• [ПРИВЕДЕННЫЙ ОТРЫВОК]
★ ★ ★ ★ ★ ★ ★
Более трех лет рогожские попечители ожидали благоприятных для себя последствий от этой записки. Но они ждали напрасно. Ни ходатайство их в Москве, ни «хождение по делам» Кочуева в Петербурге, ни просьбы, подаваемые ими разным начальствующим лицам и даже особам царской фамилии, не увенчались тем успехом, какого они ожидали. Правительство твердо стояло на своем. Считая оскорбительным для церкви дозволение православным священникам уклоняться в раскол, оно не только не восстановляло правил 1822 года, но с каждым годом более и более стесняло старообрядцев.
Здесь не лишним считаем сказать несколько слов о главном лице рогожского посольства, Федоре Андреевиче Рахманове, который в то время стоял во главе задуманного предприятия образовать заграничную иерархию.
★ ★ ★ ★ ★ ★ ★
• [ВОПРОСЫ ДЛЯ ОТВЕТА]
1. Назовите все шаги, которые, согласно отрывку о рогожских попечителях, не принесли ожидаемого успеха.
2. Повторите дословно часть отрывка о рогожских попечителях от слов «Более трех лет» до слов «более стесняло старообрядцев.».
3. Подхватите отрывок о рогожских попечителях и продолжите его после последнего приведенного предложения.
★ ★ ★ ★ ★ ★ ★
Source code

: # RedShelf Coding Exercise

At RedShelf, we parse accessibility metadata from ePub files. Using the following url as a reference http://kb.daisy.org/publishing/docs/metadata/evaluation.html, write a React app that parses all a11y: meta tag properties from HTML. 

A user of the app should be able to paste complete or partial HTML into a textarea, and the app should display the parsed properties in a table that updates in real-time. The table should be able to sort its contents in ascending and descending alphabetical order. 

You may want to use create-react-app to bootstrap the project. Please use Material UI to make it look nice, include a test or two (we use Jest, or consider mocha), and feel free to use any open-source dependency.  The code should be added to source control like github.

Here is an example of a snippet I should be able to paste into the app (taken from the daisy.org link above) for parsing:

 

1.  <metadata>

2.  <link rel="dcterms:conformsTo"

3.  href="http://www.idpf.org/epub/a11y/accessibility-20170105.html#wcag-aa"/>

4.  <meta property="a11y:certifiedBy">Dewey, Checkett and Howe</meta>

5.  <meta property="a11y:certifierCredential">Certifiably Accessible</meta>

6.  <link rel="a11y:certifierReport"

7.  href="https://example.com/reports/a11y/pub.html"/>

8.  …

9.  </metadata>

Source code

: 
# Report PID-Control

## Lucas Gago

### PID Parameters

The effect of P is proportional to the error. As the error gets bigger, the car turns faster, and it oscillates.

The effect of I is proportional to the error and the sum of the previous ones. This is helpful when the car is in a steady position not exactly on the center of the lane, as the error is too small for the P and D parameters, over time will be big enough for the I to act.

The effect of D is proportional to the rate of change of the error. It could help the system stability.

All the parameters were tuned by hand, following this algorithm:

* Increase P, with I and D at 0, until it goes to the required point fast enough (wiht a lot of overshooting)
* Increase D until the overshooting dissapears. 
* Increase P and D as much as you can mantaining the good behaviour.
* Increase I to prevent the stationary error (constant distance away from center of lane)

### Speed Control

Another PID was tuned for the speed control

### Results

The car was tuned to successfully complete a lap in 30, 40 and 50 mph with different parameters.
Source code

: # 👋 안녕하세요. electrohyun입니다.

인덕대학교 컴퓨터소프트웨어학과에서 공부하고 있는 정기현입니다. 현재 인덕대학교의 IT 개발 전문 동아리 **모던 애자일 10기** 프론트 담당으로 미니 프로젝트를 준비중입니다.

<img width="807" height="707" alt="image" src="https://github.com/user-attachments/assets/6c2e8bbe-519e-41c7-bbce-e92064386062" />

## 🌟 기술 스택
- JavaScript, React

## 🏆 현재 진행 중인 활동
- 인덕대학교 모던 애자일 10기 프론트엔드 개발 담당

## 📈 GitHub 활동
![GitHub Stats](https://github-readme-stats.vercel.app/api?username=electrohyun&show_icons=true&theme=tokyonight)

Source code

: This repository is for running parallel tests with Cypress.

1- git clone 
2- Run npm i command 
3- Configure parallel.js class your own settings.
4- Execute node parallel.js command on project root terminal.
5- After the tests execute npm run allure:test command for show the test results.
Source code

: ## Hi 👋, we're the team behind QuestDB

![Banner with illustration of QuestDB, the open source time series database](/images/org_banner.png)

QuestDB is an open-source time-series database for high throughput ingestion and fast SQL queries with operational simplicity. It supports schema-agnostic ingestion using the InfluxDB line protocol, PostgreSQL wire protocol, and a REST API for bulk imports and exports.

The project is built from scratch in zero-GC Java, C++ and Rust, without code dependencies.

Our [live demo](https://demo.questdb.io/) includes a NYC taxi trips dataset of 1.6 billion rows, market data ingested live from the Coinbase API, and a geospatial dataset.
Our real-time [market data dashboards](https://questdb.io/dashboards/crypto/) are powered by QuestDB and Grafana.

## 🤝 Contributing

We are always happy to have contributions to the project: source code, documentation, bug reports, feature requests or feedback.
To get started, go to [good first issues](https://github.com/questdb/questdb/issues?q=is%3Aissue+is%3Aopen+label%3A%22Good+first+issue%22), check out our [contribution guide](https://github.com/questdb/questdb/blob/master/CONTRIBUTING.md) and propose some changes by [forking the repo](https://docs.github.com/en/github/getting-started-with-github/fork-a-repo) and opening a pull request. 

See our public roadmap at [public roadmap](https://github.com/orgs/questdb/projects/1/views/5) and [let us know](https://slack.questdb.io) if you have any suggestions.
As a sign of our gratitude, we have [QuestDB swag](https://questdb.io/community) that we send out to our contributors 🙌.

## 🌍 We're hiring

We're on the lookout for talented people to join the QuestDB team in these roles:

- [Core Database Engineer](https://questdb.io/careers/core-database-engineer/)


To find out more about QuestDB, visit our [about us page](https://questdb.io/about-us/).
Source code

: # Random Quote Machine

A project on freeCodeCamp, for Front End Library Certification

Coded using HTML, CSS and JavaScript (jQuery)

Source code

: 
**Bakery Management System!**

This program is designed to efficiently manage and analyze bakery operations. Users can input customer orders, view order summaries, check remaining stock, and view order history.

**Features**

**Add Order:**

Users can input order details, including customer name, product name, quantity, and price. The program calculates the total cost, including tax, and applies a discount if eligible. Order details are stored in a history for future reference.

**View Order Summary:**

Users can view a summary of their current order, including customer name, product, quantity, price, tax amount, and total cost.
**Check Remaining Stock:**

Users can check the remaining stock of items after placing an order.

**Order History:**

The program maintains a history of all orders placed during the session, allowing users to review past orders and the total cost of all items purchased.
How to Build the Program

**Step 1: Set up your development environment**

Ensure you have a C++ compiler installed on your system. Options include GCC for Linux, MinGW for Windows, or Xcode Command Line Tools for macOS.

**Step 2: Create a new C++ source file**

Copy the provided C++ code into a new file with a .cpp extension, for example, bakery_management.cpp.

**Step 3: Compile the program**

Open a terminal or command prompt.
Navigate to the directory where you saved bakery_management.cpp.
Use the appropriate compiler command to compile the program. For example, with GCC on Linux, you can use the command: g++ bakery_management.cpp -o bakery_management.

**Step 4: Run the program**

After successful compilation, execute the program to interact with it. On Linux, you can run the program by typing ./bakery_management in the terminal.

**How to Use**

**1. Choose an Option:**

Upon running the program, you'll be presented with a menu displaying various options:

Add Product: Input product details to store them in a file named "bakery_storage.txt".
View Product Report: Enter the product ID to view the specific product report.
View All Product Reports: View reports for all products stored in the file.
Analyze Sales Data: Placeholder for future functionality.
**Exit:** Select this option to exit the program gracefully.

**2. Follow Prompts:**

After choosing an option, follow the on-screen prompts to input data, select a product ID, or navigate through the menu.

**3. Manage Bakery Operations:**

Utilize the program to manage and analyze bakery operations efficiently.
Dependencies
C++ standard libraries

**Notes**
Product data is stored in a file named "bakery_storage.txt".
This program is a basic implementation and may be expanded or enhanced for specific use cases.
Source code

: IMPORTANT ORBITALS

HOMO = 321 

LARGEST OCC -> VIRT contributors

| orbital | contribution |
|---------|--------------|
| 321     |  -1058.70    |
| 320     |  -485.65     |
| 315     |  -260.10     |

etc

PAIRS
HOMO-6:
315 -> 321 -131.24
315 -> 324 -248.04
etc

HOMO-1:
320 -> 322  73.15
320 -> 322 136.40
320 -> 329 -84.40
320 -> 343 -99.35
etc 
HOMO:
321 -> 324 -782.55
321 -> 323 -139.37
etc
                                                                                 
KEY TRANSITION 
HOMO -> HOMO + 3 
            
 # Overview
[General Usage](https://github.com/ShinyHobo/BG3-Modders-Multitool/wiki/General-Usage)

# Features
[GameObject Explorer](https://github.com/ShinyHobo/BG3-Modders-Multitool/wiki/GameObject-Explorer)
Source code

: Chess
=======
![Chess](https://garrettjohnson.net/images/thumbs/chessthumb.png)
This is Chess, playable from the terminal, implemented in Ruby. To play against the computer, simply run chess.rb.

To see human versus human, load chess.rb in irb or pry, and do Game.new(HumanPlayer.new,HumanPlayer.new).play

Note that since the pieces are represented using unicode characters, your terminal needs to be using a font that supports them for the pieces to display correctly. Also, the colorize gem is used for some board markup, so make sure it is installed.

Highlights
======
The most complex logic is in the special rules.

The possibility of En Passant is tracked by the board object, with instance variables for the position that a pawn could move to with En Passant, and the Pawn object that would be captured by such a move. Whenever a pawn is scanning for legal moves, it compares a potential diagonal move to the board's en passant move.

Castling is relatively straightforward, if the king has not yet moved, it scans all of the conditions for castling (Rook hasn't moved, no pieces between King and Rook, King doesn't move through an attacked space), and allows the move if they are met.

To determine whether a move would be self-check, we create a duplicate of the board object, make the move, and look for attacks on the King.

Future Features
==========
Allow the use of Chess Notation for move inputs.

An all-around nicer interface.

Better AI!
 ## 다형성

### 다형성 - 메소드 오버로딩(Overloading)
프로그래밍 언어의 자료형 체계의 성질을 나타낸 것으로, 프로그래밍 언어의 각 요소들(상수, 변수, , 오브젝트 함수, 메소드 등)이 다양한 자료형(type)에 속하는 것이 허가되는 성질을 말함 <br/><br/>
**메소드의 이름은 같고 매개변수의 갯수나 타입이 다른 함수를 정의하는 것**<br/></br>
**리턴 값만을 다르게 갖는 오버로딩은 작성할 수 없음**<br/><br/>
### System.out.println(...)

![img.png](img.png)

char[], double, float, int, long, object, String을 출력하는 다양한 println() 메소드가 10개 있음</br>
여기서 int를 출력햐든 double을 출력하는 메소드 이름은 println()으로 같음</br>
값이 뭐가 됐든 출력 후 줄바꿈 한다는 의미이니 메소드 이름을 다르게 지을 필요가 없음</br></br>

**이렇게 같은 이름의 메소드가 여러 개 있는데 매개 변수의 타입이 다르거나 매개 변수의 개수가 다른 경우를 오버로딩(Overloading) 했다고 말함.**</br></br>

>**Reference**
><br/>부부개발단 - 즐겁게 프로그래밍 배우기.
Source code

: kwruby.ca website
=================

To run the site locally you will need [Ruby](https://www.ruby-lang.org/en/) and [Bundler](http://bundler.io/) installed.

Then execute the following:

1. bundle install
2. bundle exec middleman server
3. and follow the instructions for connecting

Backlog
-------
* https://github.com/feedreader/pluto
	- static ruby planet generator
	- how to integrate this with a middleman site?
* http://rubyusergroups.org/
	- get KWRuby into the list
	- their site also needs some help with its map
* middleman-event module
★ ★ ★ ★ ★ ★ ★
• [СПИСОК ОТВЕТОВ]
1. Ходатайство их в Москве; «хождение по делам» Кочуева в Петербурге; просьбы, подаваемые ими разным начальствующим лицам и даже особам царской фамилии.

2.
Более трех лет рогожские попечители ожидали благоприятных для себя последствий от этой записки. Но они ждали напрасно. Ни ходатайство их в Москве, ни «хождение по делам» Кочуева в Петербурге, ни просьбы, подаваемые ими разным начальствующим лицам и даже особам царской фамилии, не увенчались тем успехом, какого они ожидали. Правительство твердо стояло на своем. Считая оскорбительным для церкви дозволение православным священникам уклоняться в раскол, оно не только не восстановляло правил 1822 года, но с каждым годом более и более стесняло старообрядцев.

3.
В Рогожском обществе в тридцатых годах существовал кружок богачей, вышедших из Гуслицкой волости, особенно же из Вохны.[418] Земляки связаны были между собою дружбою, единомыслием, а некоторые даже родством. Все были сваты друг с другом. К этому кружку принадлежали и Рахмановы, до 1812 года крестьяне большой помещичьей деревни Слободищи, что в Гуслицах. [419] Рахмановых было три брата: Федор, Алексей и Дмитрий, и кроме того двоюродный брат Василий Григорьевич. Откупившись от крепостной зависимости, они приписались в купцы по городу Ардатову, но жили в Москве, производя, посредством приказчиков, обширную торговлю на Волге. В апреле 1825 г. Рахмановы пожертвовали пятьдесят тысяч рублей в пользу комитета о раненых, за то вскоре получили звание потомственных почетных граждан и переписались в московское купечество, но объявили капитал по 1-й гильдии не раньше 1845 года, хотя давно их считали в восьми миллионах. Старший из Рахмановых, Федор Андреевич, был человек добрый и щедрый, но не отличался ни особенными способностями, ни начитанностью, ни какою-либо долей образования.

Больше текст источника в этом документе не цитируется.